What is needed
Pictures are to be left out, and only the lines below starting at the one with "грунта, но именновлияют" and ending at the one with "EKUMENA – ostale tribine" are to be reproduced, each exactly, both ends included.

Source records

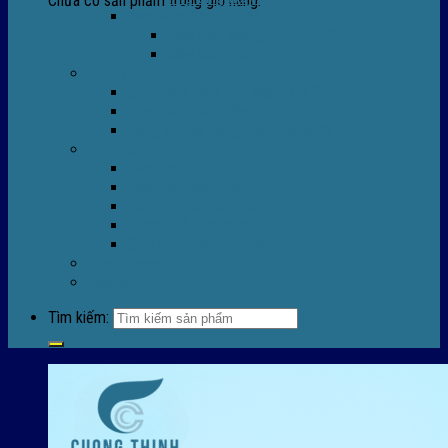
Chưa có sản phẩm trong giỏ hàng.
Máy Móc Công Nghiệp
Máy Hàn Miệng Túi FR-770
Máy Đóng Đai FOREVER
Dịch vụ
Sửa Chữa Máy Bọc Màng Co POF
Sửa Chữa Biến Tần
Đóng gói gia công màng co nhiệt
Tin Tức
Màng co nhiệt
Máy bọc màng co
Dich vụ bọc màng co
Hướng dẫn kỹ thuật
Sửa chữa máy co màng
Tuyển dụng
Liên hệ
Tìm kiếm:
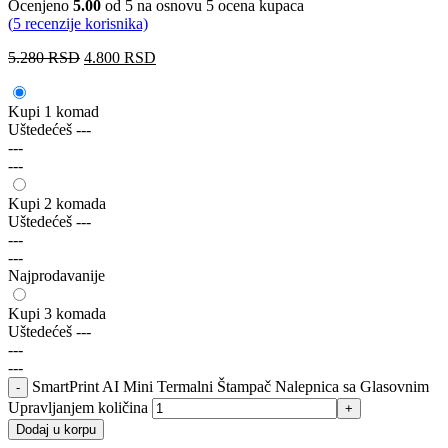
Ocenjeno
5.00
od 5 na osnovu
5
ocena kupaca
(
5
recenzije korisnika)
5.280
RSD
4.800
RSD
Kupi 1 komad
Uštedećeš
---
---
---
Kupi 2 komada
Uštedećeš
---
---
---
Najprodavanije
Kupi 3 komada
Uštedećeš
---
---
---
SmartPrint AI Mini Termalni Štampač Nalepnica sa Glasovnim
Upravljanjem količina
Dodaj u korpu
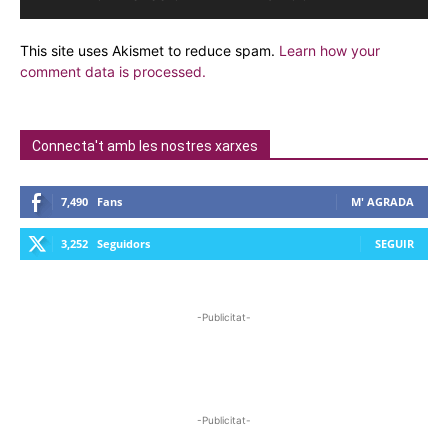
This site uses Akismet to reduce spam.
Learn how your
comment data is processed.
Connecta't amb les nostres xarxes
7,490
Fans
M' AGRADA
3,252
Seguidors
SEGUIR
-Publicitat-
-Publicitat-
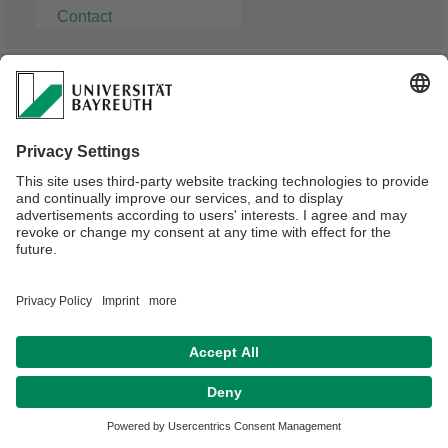
Contact
Dr.-Ing. Lutz Reißig
Fraunhofer Institut für Werkstoffmechanik
Webmaster:
Beate Heinz-Deuerling
Datenschutzerklärung
Impressum
Hausordnung
Sitemap
Kontakt
Declaration on accessibility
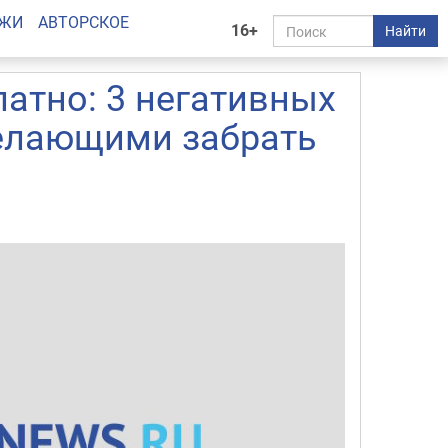
АЖИ
АВТОРСКОЕ
16+
Найти
атно: 3 негативных
елающими забрать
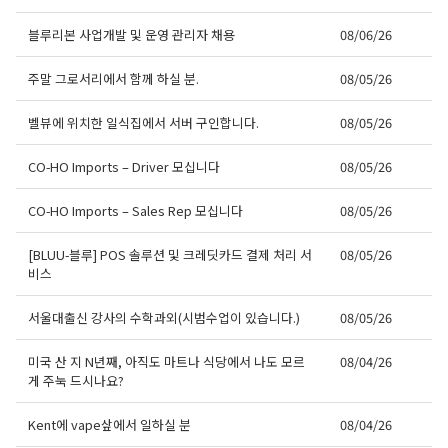
블루리본 사업개발 및 운영 관리자 채용
08/06/26
주말 그로서리에서 함께 하실 분.
08/05/26
벨뷰에 위치한 일식집에서 서버 구인합니다.
08/05/26
CO-HO Imports – Driver 모십니다
08/05/26
CO-HO Imports – Sales Rep 모십니다
08/05/26
[BLUU-블루] POS 솔루션 및 크레딧카드 결제 처리 서
08/05/26
비스
서울대출신 강사의 수학과외(시범수업이 있습니다.)
08/05/26
미국 산 지 N년째, 아직도 마트나 식당에서 나도 모르
08/04/26
게 주눅 드시나요?
Kent에 vape샆에서 일하실 분
08/04/26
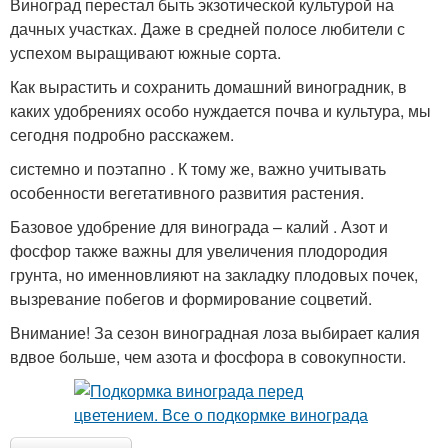
Виноград перестал быть экзотической культурой на
дачных участках. Даже в средней полосе любители с
успехом выращивают южные сорта.
Как вырастить и сохранить домашний виноградник, в
каких удобрениях особо нуждается почва и культура, мы
сегодня подробно расскажем.
системно и поэтапно . К тому же, важно учитывать
особенности вегетативного развития растения.
Базовое удобрение для винограда – калий . Азот и
фосфор также важны для увеличения плодородия
грунта, но именновлияют на закладку плодовых почек,
вызревание побегов и формирование соцветий.
Внимание! За сезон виноградная лоза выбирает калия
вдвое больше, чем азота и фосфора в совокупности.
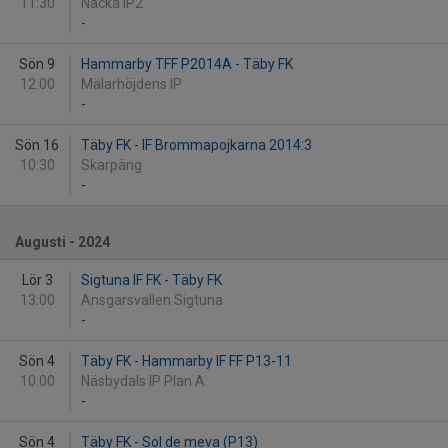
11:30
Nacka IP2
-
Sön 9
Hammarby TFF P2014A - Täby FK
12:00
Mälarhöjdens IP
-
Sön 16
Täby FK - IF Brommapojkarna 2014:3
10:30
Skarpäng
-
Augusti - 2024
Lör 3
Sigtuna IF FK - Täby FK
13:00
Ansgarsvallen Sigtuna
-
Sön 4
Täby FK - Hammarby IF FF P13-11
10:00
Näsbydals IP Plan A
-
Sön 4
Täby FK - Sol de meva (P13)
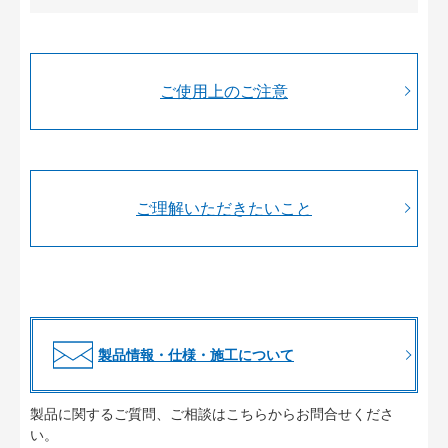
ご使用上のご注意
ご理解いただきたいこと
製品情報・仕様・施工について
製品に関するご質問、ご相談はこちらからお問合せくださ
い。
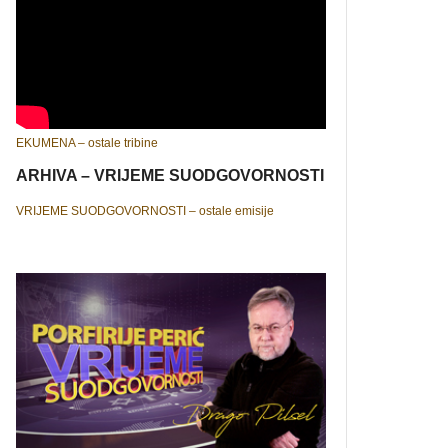
EKUMENA – ostale tribine
ARHIVA – VRIJEME SUODGOVORNOSTI
VRIJEME SUODGOVORNOSTI – ostale emisije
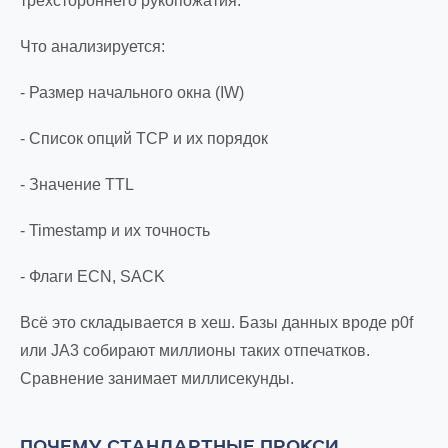
трёхстороннего рукопожатия.
Что анализируется:
- Размер начального окна (IW)
- Список опций TCP и их порядок
- Значение TTL
- Timestamp и их точность
- Флаги ECN, SACK
Всё это складывается в хеш. Базы данных вроде p0f
или JA3 собирают миллионы таких отпечатков.
Сравнение занимает миллисекунды.
ПОЧЕМУ СТАНДАРТНЫЕ ПРОКСИ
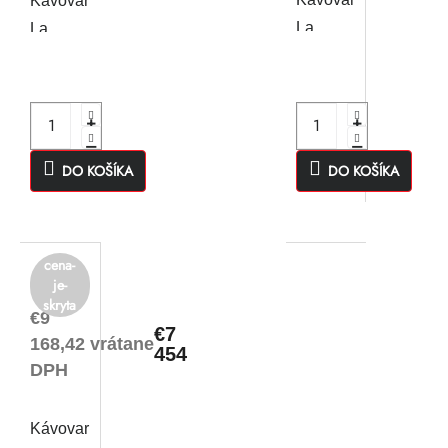
Kávovar
La
La
Cimbali
Cimbali
Q10
Q10
CS11
CS11
DO KOŠÍKA
DO KOŠÍKA
cena-
je-
skryta
€9
€7
168,42 vrátane
454
DPH
Kávovar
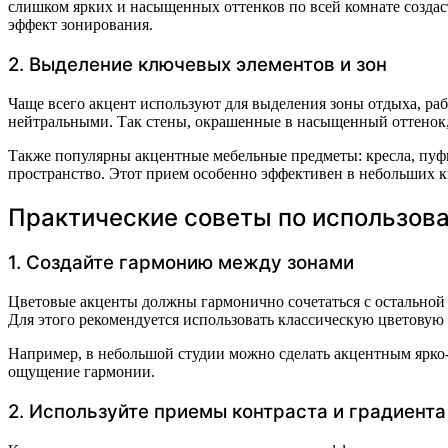
слишком ярких и насыщенных оттенков по всей комнате создас
эффект зонирования.
2. Выделение ключевых элементов и зон
Чаще всего акцент используют для выделения зоны отдыха, раб
нейтральными. Так стены, окрашенные в насыщенный оттенок, 
Также популярны акцентные мебельные предметы: кресла, пуф
пространство. Этот прием особенно эффективен в небольших к
Практические советы по использов
1. Создайте гармонию между зонами
Цветовые акценты должны гармонично сочетаться с остальной 
Для этого рекомендуется использовать классическую цветовую
Например, в небольшой студии можно сделать акцентным ярко-
ощущение гармонии.
2. Используйте приемы контраста и градиента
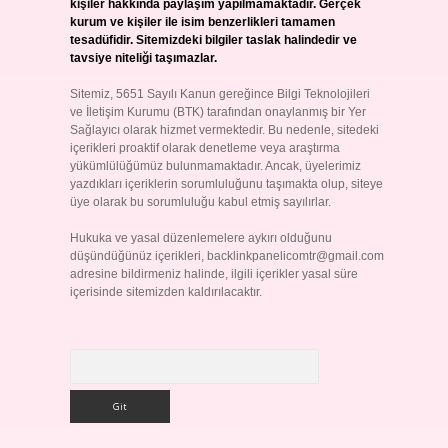
kişiler hakkında paylaşım yapılmamaktadır. Gerçek
kurum ve kişiler ile isim benzerlikleri tamamen
tesadüfidir. Sitemizdeki bilgiler taslak halindedir ve
tavsiye niteliği taşımazlar.
Sitemiz, 5651 Sayılı Kanun gereğince Bilgi Teknolojileri
ve İletişim Kurumu (BTK) tarafından onaylanmış bir Yer
Sağlayıcı olarak hizmet vermektedir. Bu nedenle, sitedeki
içerikleri proaktif olarak denetleme veya araştırma
yükümlülüğümüz bulunmamaktadır. Ancak, üyelerimiz
yazdıkları içeriklerin sorumluluğunu taşımakta olup, siteye
üye olarak bu sorumluluğu kabul etmiş sayılırlar.
Hukuka ve yasal düzenlemelere aykırı olduğunu
düşündüğünüz içerikleri,
backlinkpanelicomtr@gmail.com
adresine bildirmeniz halinde, ilgili içerikler yasal süre
içerisinde sitemizden kaldırılacaktır.
Arama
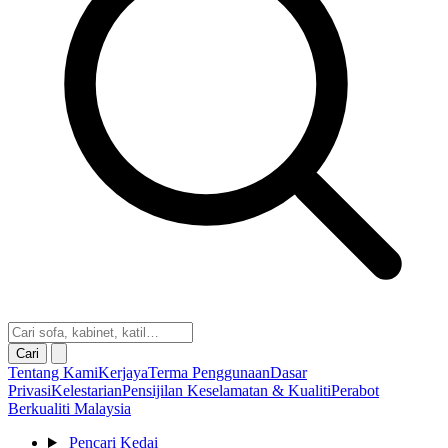
Cari
Tentang Kami
Kerjaya
Terma Penggunaan
Dasar
Privasi
Kelestarian
Pensijilan Keselamatan & Kualiti
Perabot
Berkualiti Malaysia
Pencari Kedai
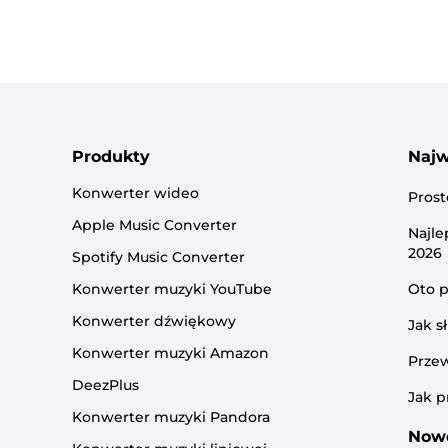
Produkty
Najw
Konwerter wideo
Prost
Apple Music Converter
Najle
2026
Spotify Music Converter
Konwerter muzyki YouTube
Oto p
Konwerter dźwiękowy
Jak s
Konwerter muzyki Amazon
Prze
DeezPlus
Jak p
Konwerter muzyki Pandora
Nowe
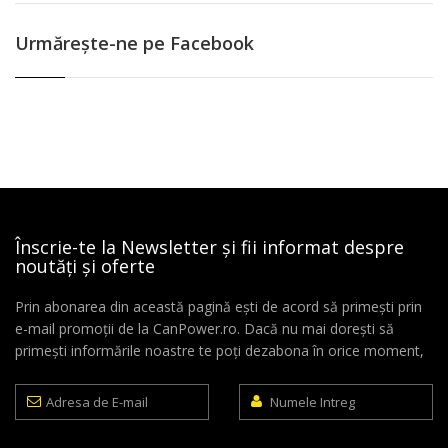
Urmăreşte-ne pe Facebook
Înscrie-te la Newsletter și fii informat despre
noutăți și oferte
Prin abonarea din această pagină ești de acord să primești prin
e-mail promoții de la CanPower.ro. Dacă nu mai dorești să
primești informările noastre te poți dezabona în orice moment,
Adresa
Numele
de
Intreg
E-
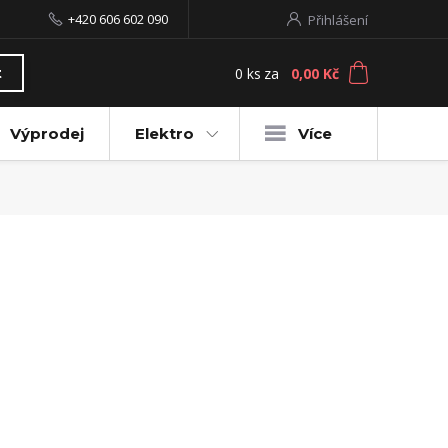
+420 606 602 090
Přihlášení
0
ks
za
0,00 Kč
t
Výprodej
Elektro
Více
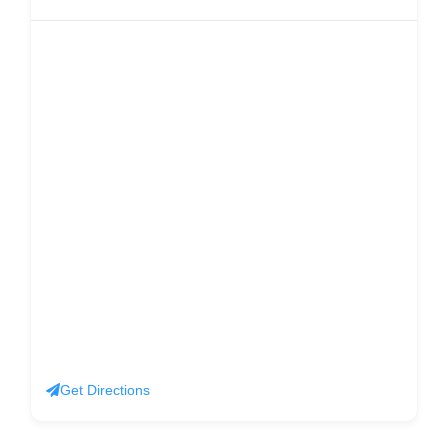
Get Directions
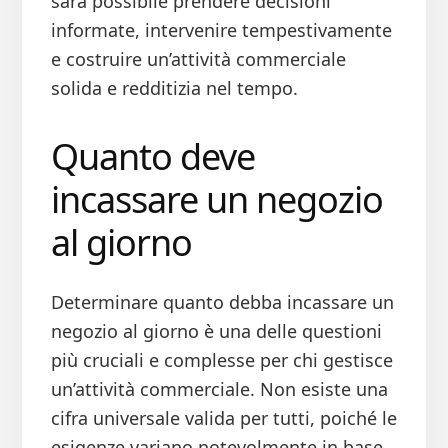
sarà possibile prendere decisioni
informate, intervenire tempestivamente
e costruire un’attività commerciale
solida e redditizia nel tempo.
Quanto deve
incassare un negozio
al giorno
Determinare quanto debba incassare un
negozio al giorno è una delle questioni
più cruciali e complesse per chi gestisce
un’attività commerciale. Non esiste una
cifra universale valida per tutti, poiché le
esigenze variano notevolmente in base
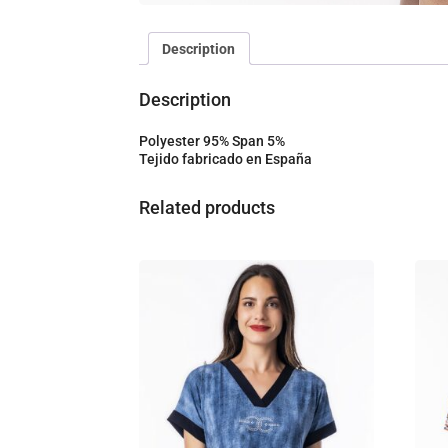
Description
Description
Polyester 95% Span 5%
Tejido fabricado en España
Related products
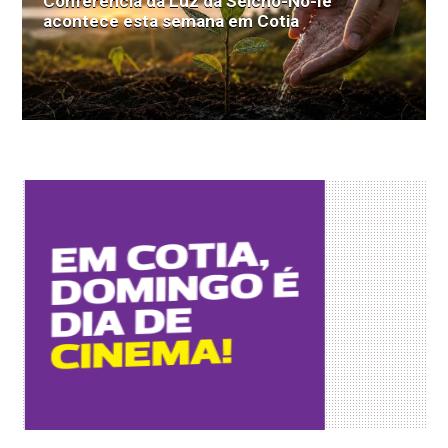
Conferência da Luz da Seicho-No-Ie
acontece esta semana em Cotia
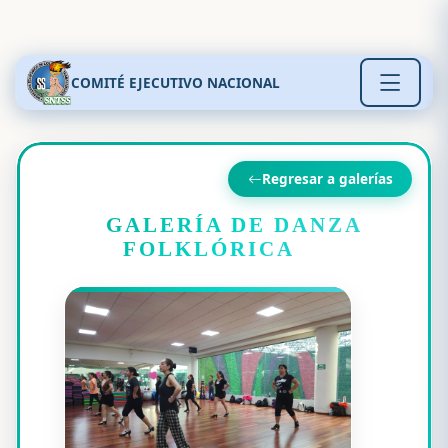
COMITÉ EJECUTIVO NACIONAL
Regresar a galerías
💃
GALERÍA DE DANZA
🪶
FOLKLÓRICA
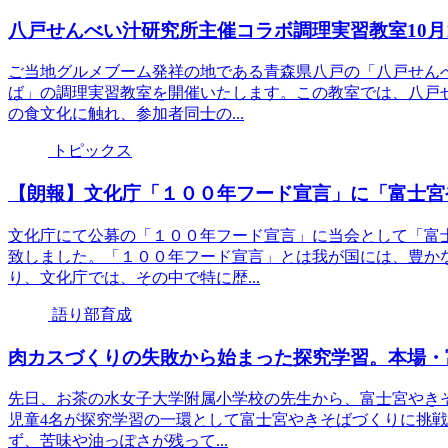
八戸せんべい汁研究所主催コラボ調理実習教室10月
ご当地グルメブーム発祥の地である青森県八戸の「八戸せん
ば」の調理実習教室を開催いたします。この教室では、八戸
の食文化に触れ、参加者同士の...
トピックス
【朗報】文化庁「１００年フード宣言」に「富士宮
文化庁にて公募の「１００年フード宣言」に当会として「富
致しました。「１００年フード宣言」とは我が国には、豊か
り、文化庁では、その中で特に歴...
語り部育成
肉カスづくりの失敗から始まった探究学習。本場・
先日、お茶の水女子大学附属小学校の先生から、富士宮やき
児童4名が探究学習の一環として富士宮やきそばづくりに挑
ず、苦味や油っぽさが残って...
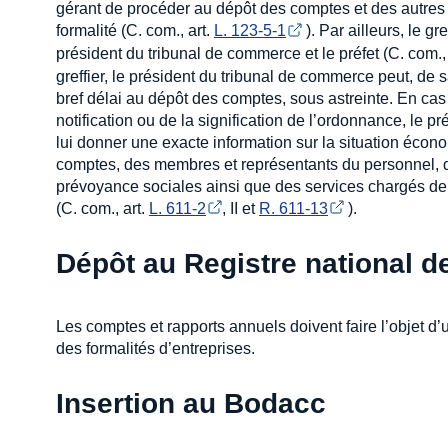
gérant de procéder au dépôt des comptes et des autres
formalité (C. com., art.
L. 123-5-1
). Par ailleurs, le g
président du tribunal de commerce et le préfet (C. com.,
greffier, le président du tribunal de commerce peut, de 
bref délai au dépôt des comptes, sous astreinte. En cas
notification ou de la signification de l’ordonnance, le
lui donner une exacte information sur la situation éco
comptes, des membres et représentants du personnel, d
prévoyance sociales ainsi que des services chargés de 
(C. com., art.
L. 611-2
, II et
R. 611-13
).
Dépôt au Registre national d
Les comptes et rapports annuels doivent faire l’objet d
des formalités d’entreprises.
Insertion au Bodacc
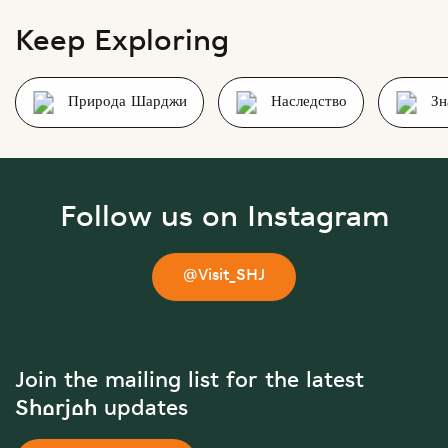
Keep Exploring
Природа Шарджи
Наследство
Зн
Follow us on Instagram
@Visit_SHJ
Join the mailing list for the latest
Sharjah updates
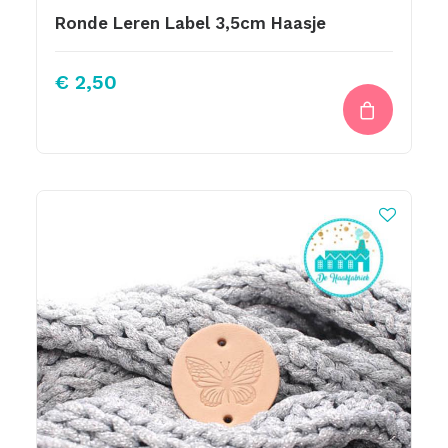
Ronde Leren Label 3,5cm Haasje
€
2,50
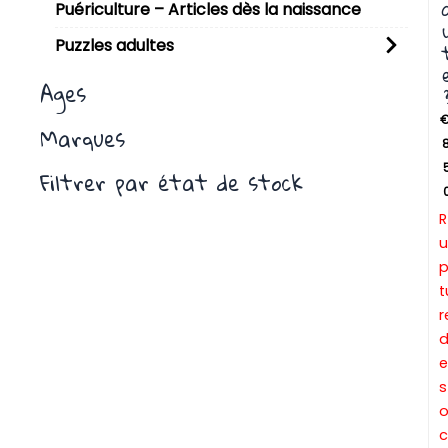
Puériculture – Articles dès la naissance
Puzzles adultes
Ages
Marques
8
Filtrer par état de stock
R
u
t
r
e
s
c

Solved exercise
грунта, но именновлияют на закладку плодовых почек,
вызревание побегов и формирование соцветий.
Внимание! За сезон виноградная лоза выбирает калия
вдвое больше, чем азота и фосфора в совокупности.
11:30
Nacka IP2
-
Sön 9
Hammarby TFF P2014A - Täby FK
12:00
Mälarhöjdens IP
-
Sön 16
Täby FK - IF Brommapojkarna 2014:3
10:30
Skarpäng
-
Augusti - 2024
Lör 3
Sigtuna IF FK - Täby FK
13:00
Ansgarsvallen Sigtuna
-
Sön 4
Täby FK - Hammarby IF FF P13-11
10:00
Näsbydals IP Plan A
-
Sön 4
Täby FK - Sol de meva (P13)
ご使用上のご注意
ご理解いただきたいこと
製品情報・仕様・施工について
製品に関するご質問、ご相談はこちらからお問合せくださ
い。
EKUMENA – ostale tribine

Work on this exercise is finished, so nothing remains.